(Entries provided)
· · · · · · ·

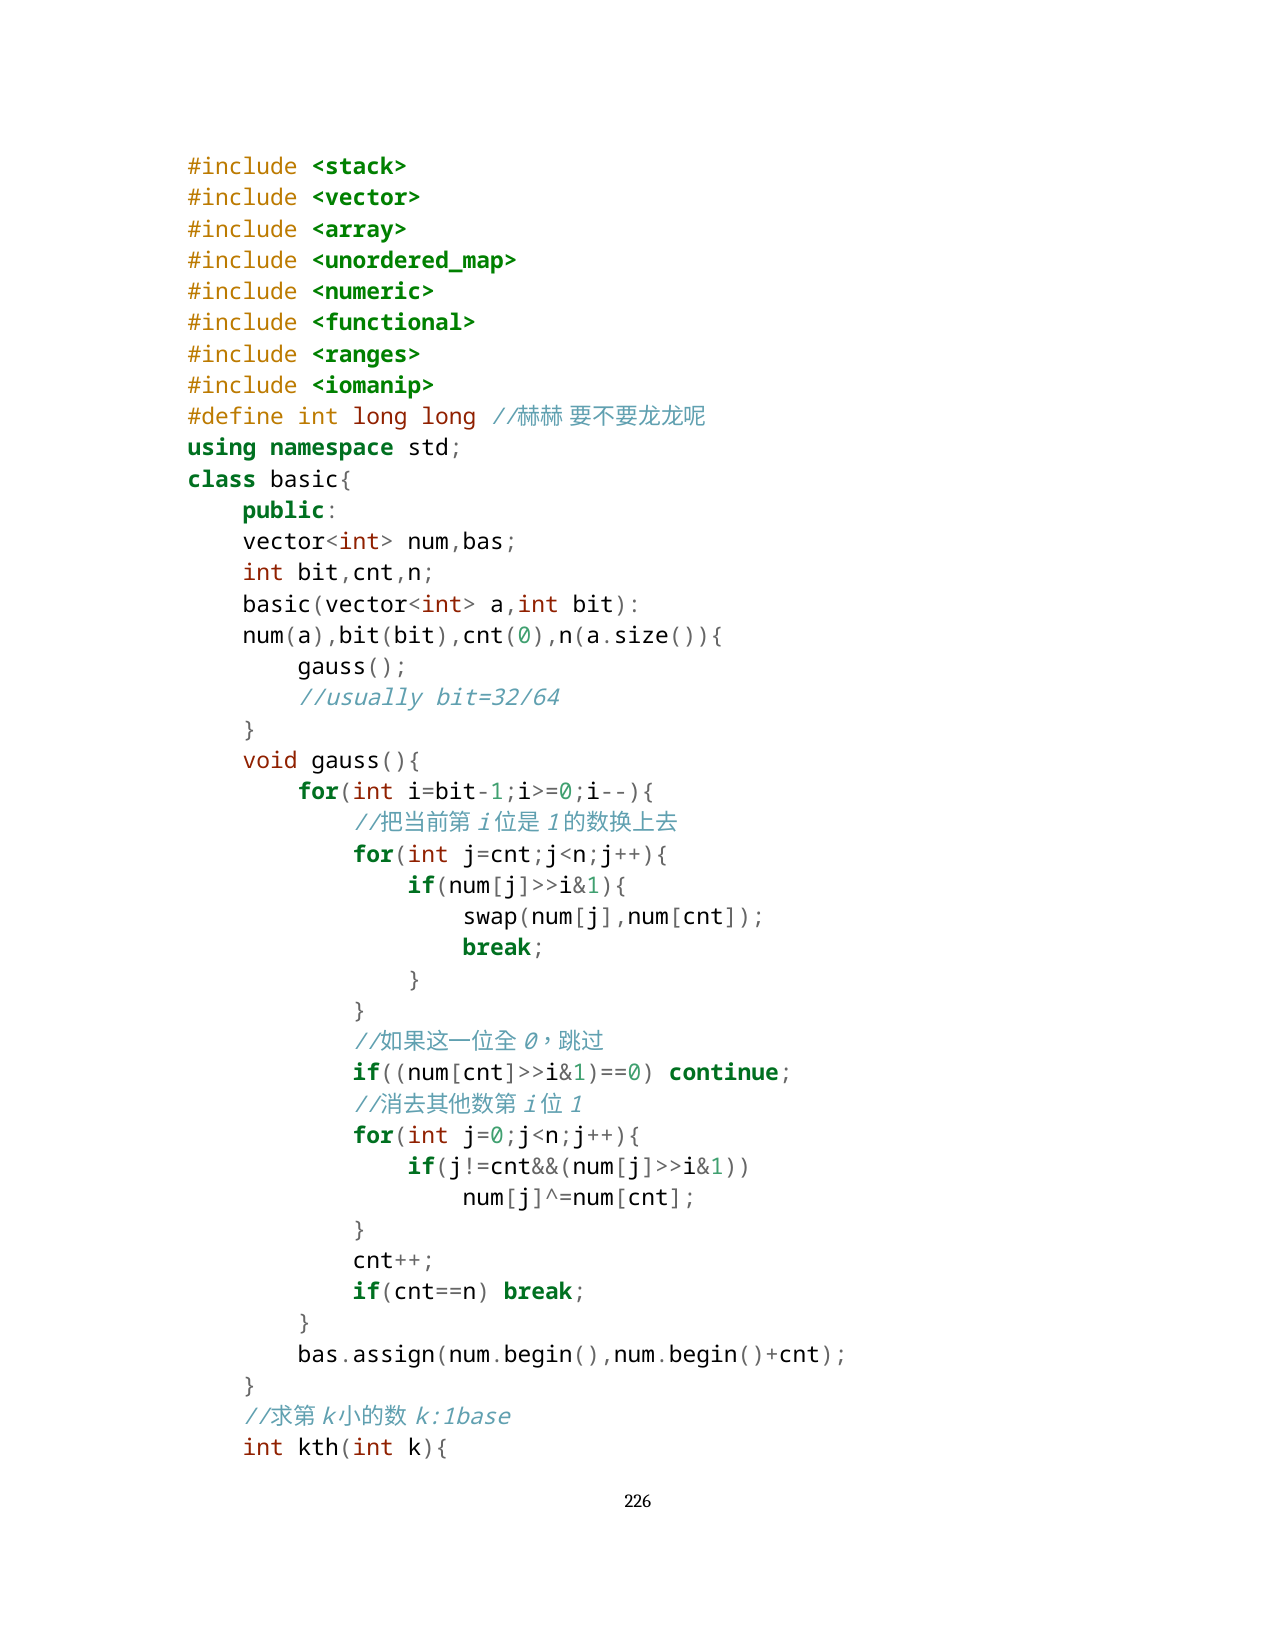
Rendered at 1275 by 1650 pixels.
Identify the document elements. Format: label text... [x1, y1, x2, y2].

· · · · · · ·

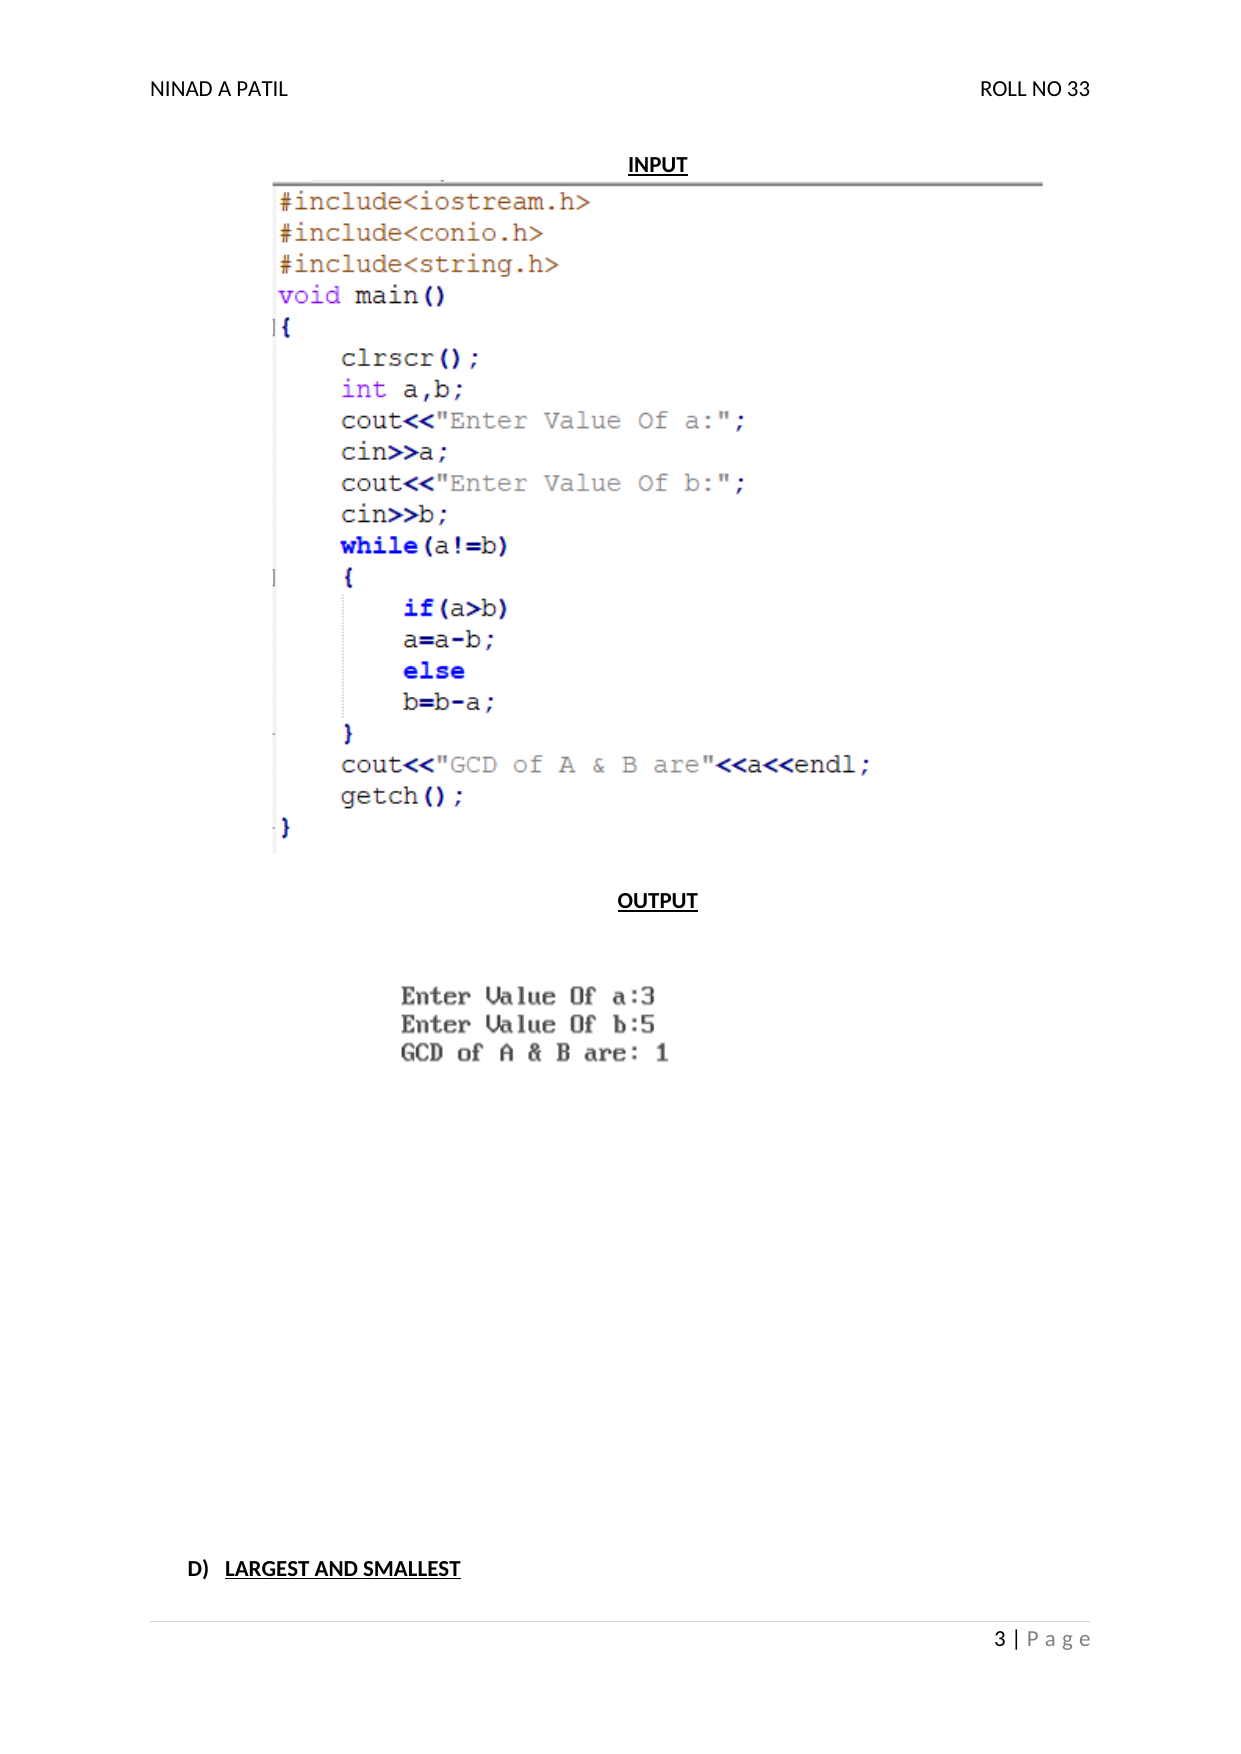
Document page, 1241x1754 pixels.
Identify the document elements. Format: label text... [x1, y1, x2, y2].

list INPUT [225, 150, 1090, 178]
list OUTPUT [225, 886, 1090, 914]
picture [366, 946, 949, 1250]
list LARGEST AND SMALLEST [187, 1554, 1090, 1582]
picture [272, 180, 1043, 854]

· · · · · · ·

(Activity)
Search the data for the string "pixels". List each line that has it.

(Task response)
Rendered at 1275 by 1650 pixels.
Document page, 1241x1754 pixels.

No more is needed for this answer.